- Relator(a)
- Ministra Assusete Magalhães
- Órgão julgador
- Segunda Turma
- Data do julgamento
- 08/05/2014
- Data de publicação
- 14/05/2014
STJ – Acórdão, Rel. Ministra Assusete Magalhães, Segunda Turma, j. 08/05/2014, p. 14/05/2014
PROCESSUAL CIVIL. AGRAVO REGIMENTAL NO AGRAVO EM RECURSO ESPECIAL. INADMISSIBILIDADE DA PRETENSÃO RECURSAL DE AFASTAMENTO DA CONDENAÇÃO EM HONORÁRIOS ADVOCATÍCIOS, POR SUPOSTA OFENSA AO ART. 26 DA LEI 6.830/80, OU DE REDUÇÃO DOS HONORÁRIOS, SOB A ALEGAÇÃO DE CONTRARIEDADE AO ART. 20, §§ 3º E 4º, DO CPC. INCIDÊNCIA DAS SÚMULAS 7 E 153 DO STJ. AGRAVO REGIMENTAL IMPROVIDO. I. Em atenção ao art. 20 do CPC e aos princípios da causalidade e da sucumbência, é entendimento pacífico nesta Corte que "a desistência da execução fiscal, após o oferecimento dos embargos, não exime o exequente dos encargos da sucumbência" (Súmula 153/STJ).

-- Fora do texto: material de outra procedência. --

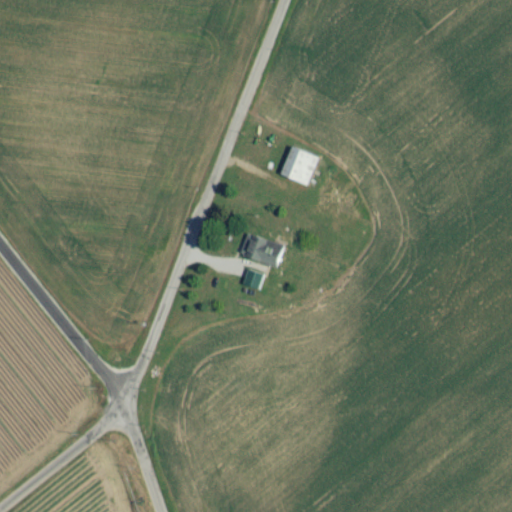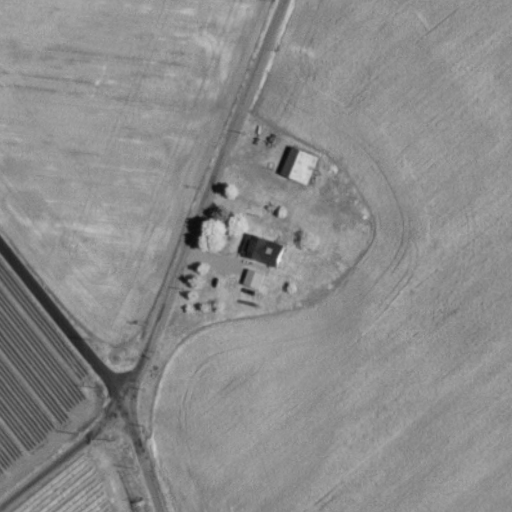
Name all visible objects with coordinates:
building: (301, 174)
building: (265, 257)
road: (169, 275)
building: (256, 287)
road: (63, 316)
road: (143, 457)
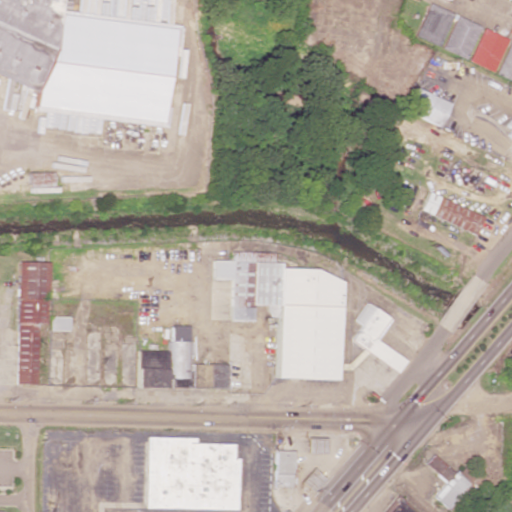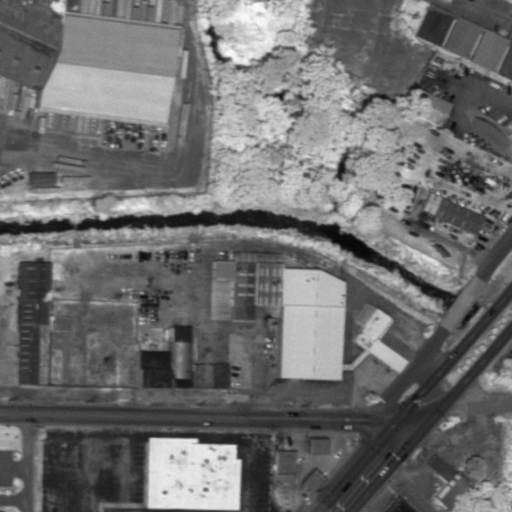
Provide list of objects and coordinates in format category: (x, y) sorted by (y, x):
river: (209, 8)
road: (486, 12)
building: (443, 31)
building: (484, 50)
building: (84, 62)
building: (423, 106)
river: (277, 126)
building: (509, 140)
building: (447, 213)
river: (273, 220)
road: (494, 258)
road: (459, 303)
road: (79, 306)
building: (285, 313)
building: (26, 317)
building: (55, 323)
road: (493, 330)
building: (370, 337)
building: (174, 366)
road: (406, 374)
road: (202, 417)
road: (400, 432)
road: (128, 437)
building: (311, 444)
road: (31, 464)
road: (15, 466)
parking lot: (4, 467)
building: (4, 467)
building: (279, 468)
parking lot: (88, 469)
road: (85, 470)
building: (185, 474)
building: (186, 474)
parking lot: (237, 479)
building: (306, 479)
building: (442, 481)
road: (123, 488)
road: (15, 499)
building: (393, 507)
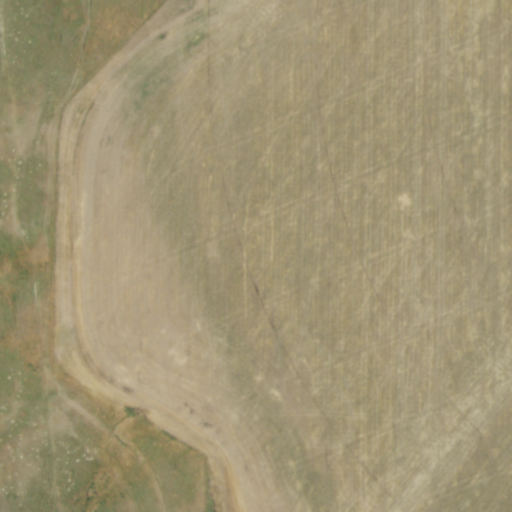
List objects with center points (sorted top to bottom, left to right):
crop: (311, 250)
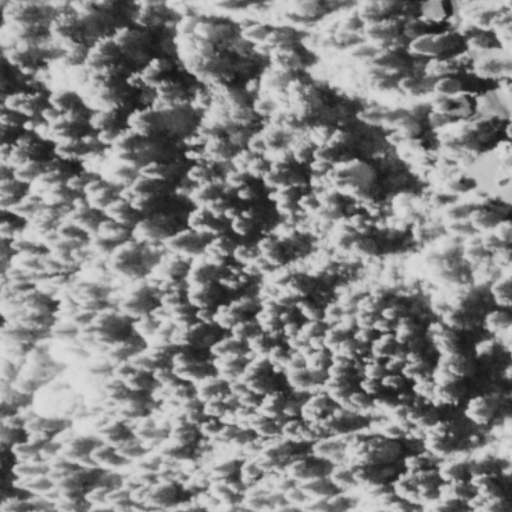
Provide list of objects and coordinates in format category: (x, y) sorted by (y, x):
building: (501, 149)
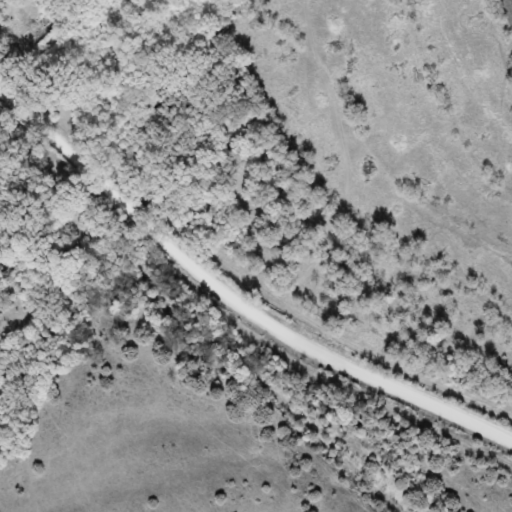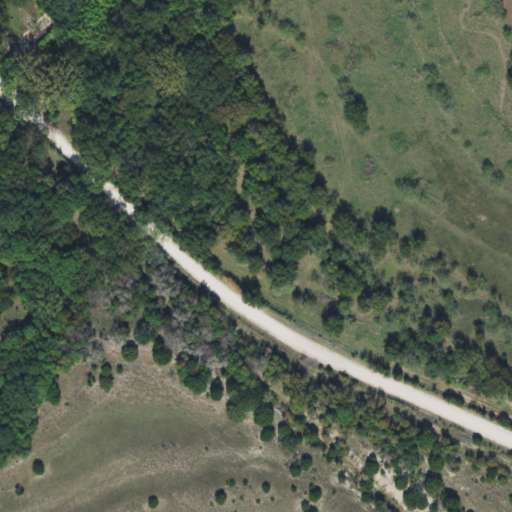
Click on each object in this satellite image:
building: (35, 34)
building: (36, 34)
road: (230, 295)
railway: (201, 319)
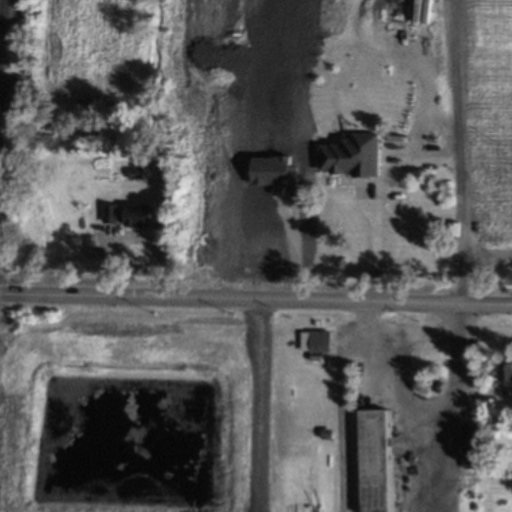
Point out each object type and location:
railway: (3, 27)
crop: (211, 63)
building: (352, 155)
road: (460, 165)
building: (275, 173)
road: (377, 202)
building: (127, 214)
road: (486, 260)
road: (255, 300)
building: (314, 340)
building: (505, 371)
road: (420, 400)
crop: (141, 411)
building: (471, 436)
building: (373, 460)
road: (287, 511)
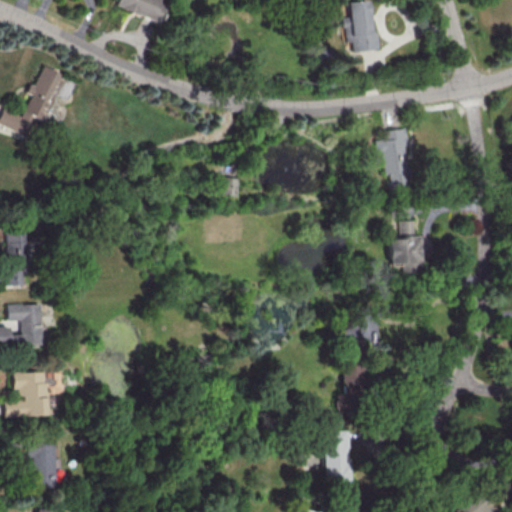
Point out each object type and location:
building: (138, 7)
building: (356, 25)
river: (193, 33)
road: (457, 42)
road: (490, 80)
road: (225, 100)
river: (234, 100)
building: (30, 102)
building: (390, 156)
building: (225, 185)
building: (402, 247)
building: (12, 258)
road: (482, 296)
river: (204, 305)
road: (496, 314)
building: (21, 323)
road: (373, 331)
building: (349, 367)
road: (485, 384)
building: (23, 394)
building: (331, 455)
building: (38, 461)
building: (41, 509)
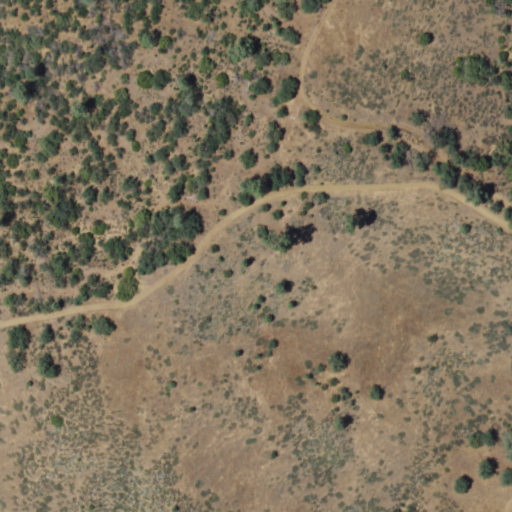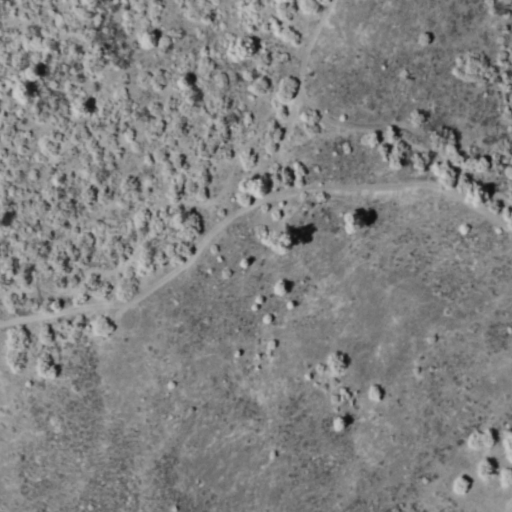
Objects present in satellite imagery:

II. De acordo com o consignado pela Segunda Turma do STJ, no AgRg no AREsp 329.578/AL (Rel. Ministra ELIANA CALMON, DJe de 14/08/2013), esta Corte não pode, em Recurso Especial, refazer o juízo de equidade de que trata o art. 20, § 4º, do CPC, levando em conta as alíneas a, b e c do § 3º do mesmo dispositivo legal, sem que o acórdão recorrido deixe delineada a especificidade de cada caso, porque isso, necessariamente, demanda o reexame do contexto fático-probatório, o que é vedado a este Tribunal, nos termos da Súmula 7/STJ. III. Nos presentes autos, o Tribunal de origem, à míngua de apontamento de elementos particulares da demanda, manteve a condenação do Município agravante ao pagamento de honorários advocatícios, fixados em 10% do valor dado à causa, que ultrapassa R$ 80.000,00, de tal sorte que a verba honorária sequer alcança R$ 10.000,00. O Município agravante, ao interpor o Recurso Especial, indicou contrariedade aos arts. 26 da Lei 6.830/80 e 20, §§ 3º e 4º, do CPC, e pleiteou o afastamento da condenação em honorários advocatícios ou, sucessivamente, a redução da verba honorária, por entendê-la exorbitante. Não obstante a oposição dos Embargos de Declaração e a persistência da omissão do Tribunal de origem sobre as normas das alíneas a, b e c do § 3º do art. 20 do CPC, o Município agravante, em seu Recurso Especial, não indicou contrariedade ao art. 535, II, do CPC. Portanto, deve ser observado o entendimento adotado no retromencionado AgRg no AREsp 329.578/AL (Rel. Ministra ELIANA CALMON, DJe de 14/08/2013), no sentido da incidência da Súmula 7/STJ. IV. Agravo Regimental improvido. (AgRg no AREsp n. 360.280/PE, relatora Ministra Assusete Magalhães, Segunda Turma, julgado em 8/5/2014, DJe de 14/5/2014.)